Domande:
**A)** Riassumi in tre frasi il testo sulla nona generazione di console.
**B)** Traduci in inglese questa frase del testo sulla nona generazione di console: "Microsoft, invece, con il suo abbonamento Game Pass, ha corso il rischio di trasformare i suoi videogiochi in un bene usa e getta."
**C)** Riprendi il testo sulla nona generazione di console e scrivine il seguito in un paragrafo, partendo dopo l'ultima frase.

Testo in esame:
====================

L’attuale nona generazione videoludica, di cui PlayStation 5, Xbox Series X e Nintendo Switch 2 portano la bandiera, incarna l’ombra incombente della morte del medium, e la falce la porta il consumatore.
Dall’uscita dell’ultima console Sony è cominciato un pericoloso trend che mette sempre più da parte l’autore, mentre la durata della vita di un gioco online senz’anima o le operazioni nostalgia degli interminabili remake hanno assunto la priorità.
Per la PlayStation 5 sono stati persi anni di sviluppo in progetti senza capo ne coda nella ricerca del Game as a Service di successo, con cui l’azienda ha consciamente preso la decisione di scommettere sulla fiducia del pubblico, cercando, prima o poi, di fare un colpaccio che però non è mai arrivato.
Astro Bot, la gemma in un mare di delusione, sembrava rappresentare una ripresa dall’inciampo degli ultimi anni, ma è interessato più al pubblico che a Sony.
Microsoft, invece, con il suo abbonamento Game Pass, ha corso il rischio di trasformare i suoi videogiochi in un bene usa e getta.
Lo zapping tra un’opera e l’altra, come lo si farebbe con dei film o con delle serie TV, non è affatto applicabile al mondo dei videogiochi, che richiedono troppo tempo per essere fruiti in questo modo.
Inoltre, negli anni più recenti, l’azienda ha anche avuto il “coraggio” di utilizzare i suoi interminabili fondi per acquistare case di sviluppo, che, non sfornando immediatamente un gigantesco successo di mercato, sono state spesso rapidamente chiuse con la stessa audacia, e i dipendenti mandati a casa.
Nintendo, di canto suo, ha fatto attendere fin troppo per il rilascio del suo nuovo hardware, spingendo la prima Switch oltre il tempo limite, alzando le aspettative del pubblico più di quanto non si potesse permettere.
Durante la conferenza di annuncio della console sono stati annunciati titoli come Mario Kart World e Donkey Kong Bananza che, come al solito per l’azienda, rappresenteranno probabilmente il picco creativo del medium dell’anno corrente.

====================

Materiale da esaminare:
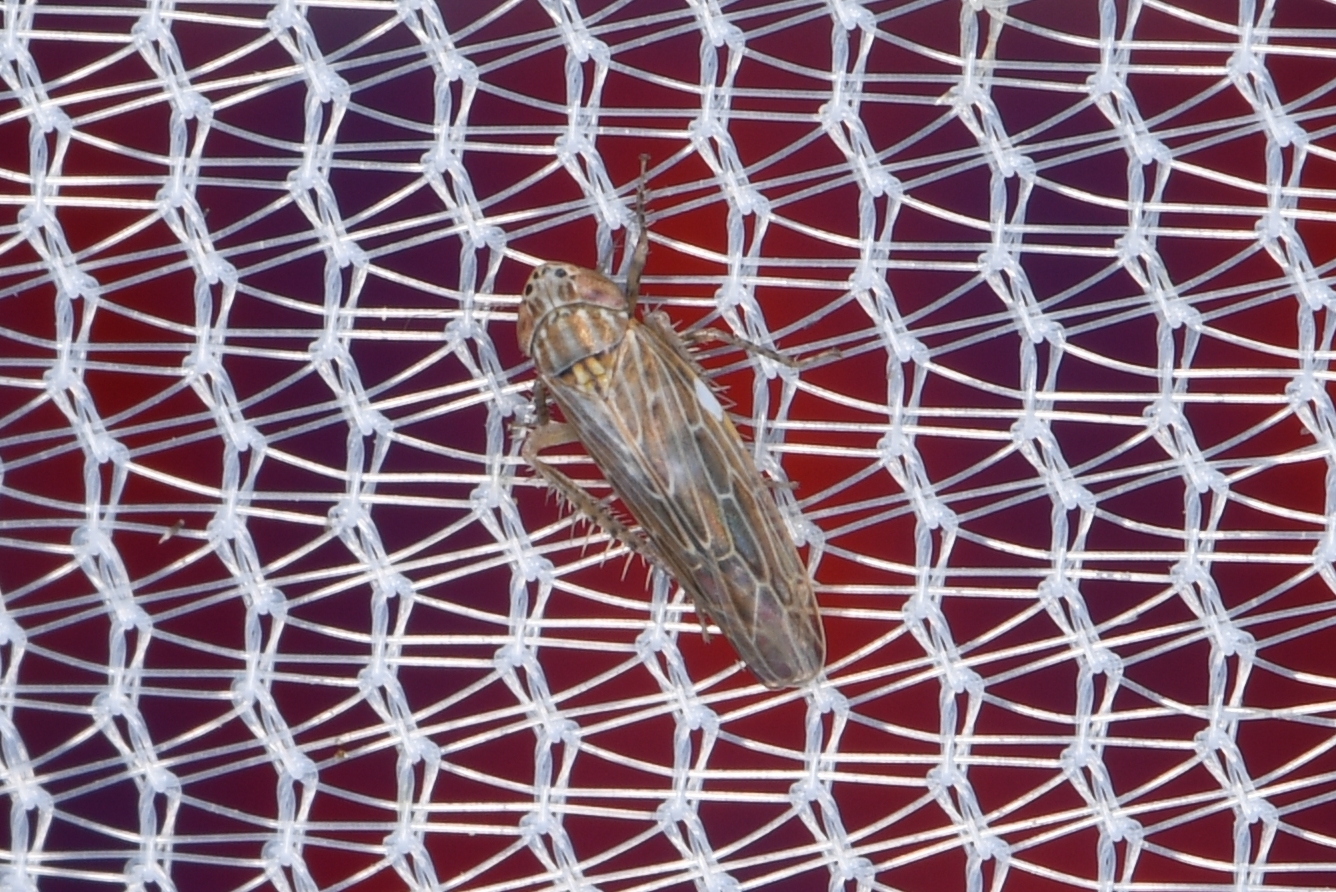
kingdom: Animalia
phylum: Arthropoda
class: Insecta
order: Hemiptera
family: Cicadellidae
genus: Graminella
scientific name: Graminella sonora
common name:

====================

Risposte:
**A)** Il testo sostiene che l'attuale nona generazione videoludica incarna l'ombra della morte del medium, con un trend che mette da parte l'autore a favore di giochi online senz'anima e di remake. Sony ha perso anni di sviluppo inseguendo un Game as a Service di successo. Microsoft con Game Pass ha rischiato di rendere i suoi giochi un bene usa e getta e ha chiuso case di sviluppo acquistate, mentre Nintendo ha fatto attendere troppo il nuovo hardware.

**B)** Microsoft, on the other hand, with its Game Pass subscription, has run the risk of turning its video games into a disposable commodity.

**C)**
Ma poi sono stati scoperti gli alti prezzi, e, come venendo svegliato da un sogno lucido, il pubblico ha risposto con una rabbia incontrollata, come se niente di positivo fosse stato realmente annunciato.
Sono pochi, in data odierna, i director o software house che ricevono il rispetto o la fiducia del pubblico, che sembra sempre più disilluso, tiepido nei confronti dei nuovi annunci.
Si aspetta prevalentemente l’uscita della ricorrente proprietà intellettuale, cercando le stesse sensazioni che videogiocare dava un tempo, rimanendo inevitabilmente delusi.
Non è un caso, infatti, che in questi anni è il mercato indie ad essere sempre più apprezzato, distaccandosi dalle stantie regole del mercato tradizionale.
Sembra quasi che al giocatore non convenga più aspettare con trepidazione una nuova uscita, e l’essere soddisfatti di un gioco è sempre più una posizione scomoda.
Basta aprire un qualsiasi social per scoprire le opinioni dei più: non è apprezzato chi parla con passione del medium, è molto più comodo provare disprezzo, si ha paura di rimanere delusi.
Questo fenomeno è comprensibile, sintomo dell’abuso delle aziende nei confronti del consumatore, la cui fiducia, non agendo tempestivamente, rischia di non essere più riconquistata.
Osservando i pochi titoli che ricevono il plauso unanime del pubblico, è inevitabile notare che questi si distinguono dagli altri dal semplice e scontato intento padre della realizzazione di un’opera: creare qualcosa di cui si va fieri, fare arte.
Sono proprio le software house che però, questo, non sembrano capirlo.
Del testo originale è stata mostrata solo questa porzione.